[[ SOURCE INFORMATION open ]]
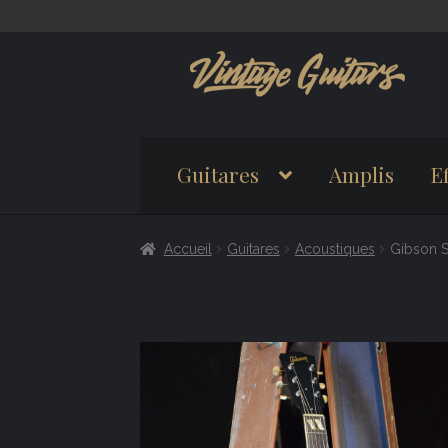
Aller
Aller
à
au
la
contenu
navigation
Guitares
Amplis
Ef
Accueil
Guitares
Acoustiques
Gibson 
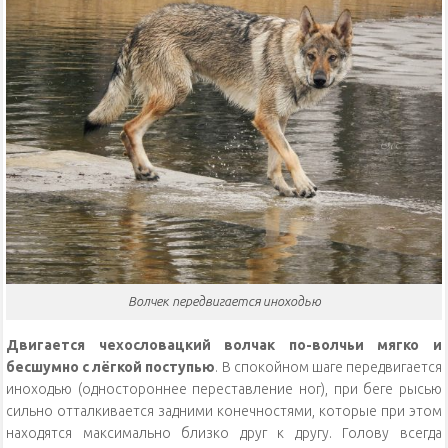
Волчек передвигается иноходью
Двигается чехословацкий волчак по-волчьи мягко и
бесшумно с лёгкой поступью
. В спокойном шаге передвигается
иноходью (одностороннее переставление ног), при беге рысью
сильно отталкивается задними конечностями, которые при этом
находятся максимально близко друг к другу. Голову всегда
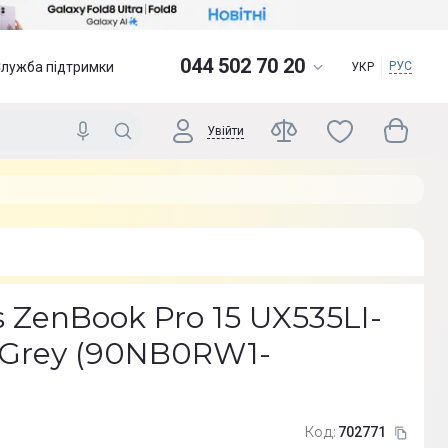
044 502 70 20
Служба підтримки
РУС
УКР
Увійти
 ZenBook Pro 15 UX535LI-
 Grey (90NB0RW1-
Код:
702771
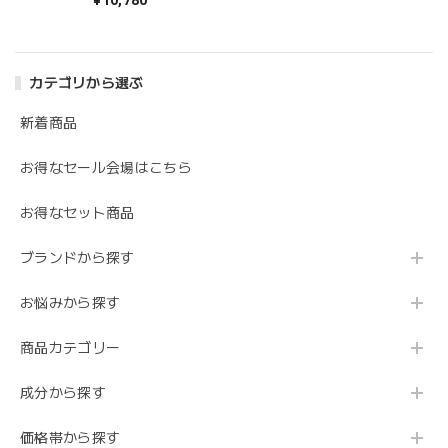
¥10,780
カテゴリから選ぶ
新着商品
お得なセール会場はこちら
お得なセット商品
ブランドから探す
お悩みから探す
商品カテゴリー
成分から探す
価格帯から探す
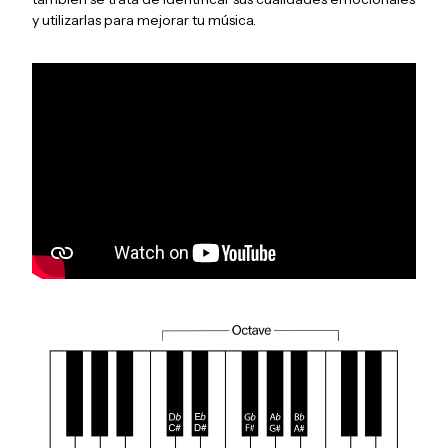
y utilizarlas para mejorar tu música.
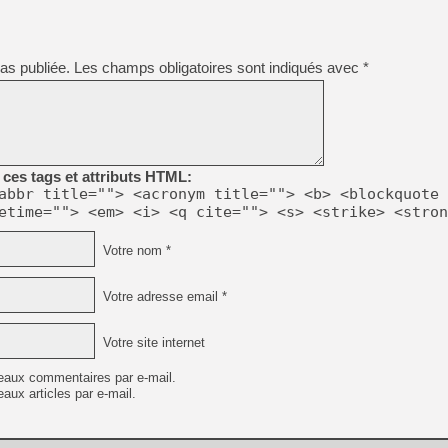
[Mo5] Brickboy cherche à r
[GK] Minecraft et ses « Gra
as publiée.
Les champs obligatoires sont indiqués avec
*
[GK] Beast of Reincarnation
[GK] Ubisoft : fin de parti
[GK] Mémoire cash - Metroid
[GK] Dan Houser (GTA) défe
[GK] Comment EA Sports FC
[GK] Crimson Moon : un Dark
[GK] Isle of Reveries : le j
[GK] Moonlighter 2 : The En
ces tags et attributs HTML:
[GK] Capcom relance Monste
abbr title=""> <acronym title=""> <b> <blockquote 
etime=""> <em> <i> <q cite=""> <s> <strike> <stron
Votre nom *
[Mo5] Deux inédits du Virtu
[GK] Le beat'em up The Walk
[LTF] Eté 2026 - Séquence 
Votre adresse email *
Votre site internet
eaux commentaires par e-mail.
aux articles par e-mail.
[[ SOURCE INFORMATION closed ]]
* _WORK TASK_:
Copy out the data word for word, from the line containing "Волчек передвигается иноходью" through the end, with both ends included and the pictures omitted.

* _EXERCISE ANSWER_:
Волчек передвигается иноходью
Двигается чехословацкий волчак по-волчьи мягко и
бесшумно с лёгкой поступью
. В спокойном шаге передвигается
иноходью (одностороннее переставление ног), при беге рысью
сильно отталкивается задними конечностями, которые при этом
находятся максимально близко друг к другу. Голову всегда
044 502 70 20
Служба підтримки
РУС
УКР
Увійти
 ZenBook Pro 15 UX535LI-
 Grey (90NB0RW1-
Код:
702771
¥10,780
カテゴリから選ぶ
新着商品
お得なセール会場はこちら
お得なセット商品
ブランドから探す
お悩みから探す
商品カテゴリー
成分から探す
価格帯から探す
y utilizarlas para mejorar tu música.
[Mo5] Brickboy cherche à r
[GK] Minecraft et ses « Gra
as publiée.
Les champs obligatoires sont indiqués avec
*
[GK] Beast of Reincarnation
[GK] Ubisoft : fin de parti
[GK] Mémoire cash - Metroid
[GK] Dan Houser (GTA) défe
[GK] Comment EA Sports FC
[GK] Crimson Moon : un Dark
[GK] Isle of Reveries : le j
[GK] Moonlighter 2 : The En
ces tags et attributs HTML:
[GK] Capcom relance Monste
abbr title=""> <acronym title=""> <b> <blockquote 
etime=""> <em> <i> <q cite=""> <s> <strike> <stron
Votre nom *
[Mo5] Deux inédits du Virtu
[GK] Le beat'em up The Walk
[LTF] Eté 2026 - Séquence 
Votre adresse email *
Votre site internet
eaux commentaires par e-mail.
aux articles par e-mail.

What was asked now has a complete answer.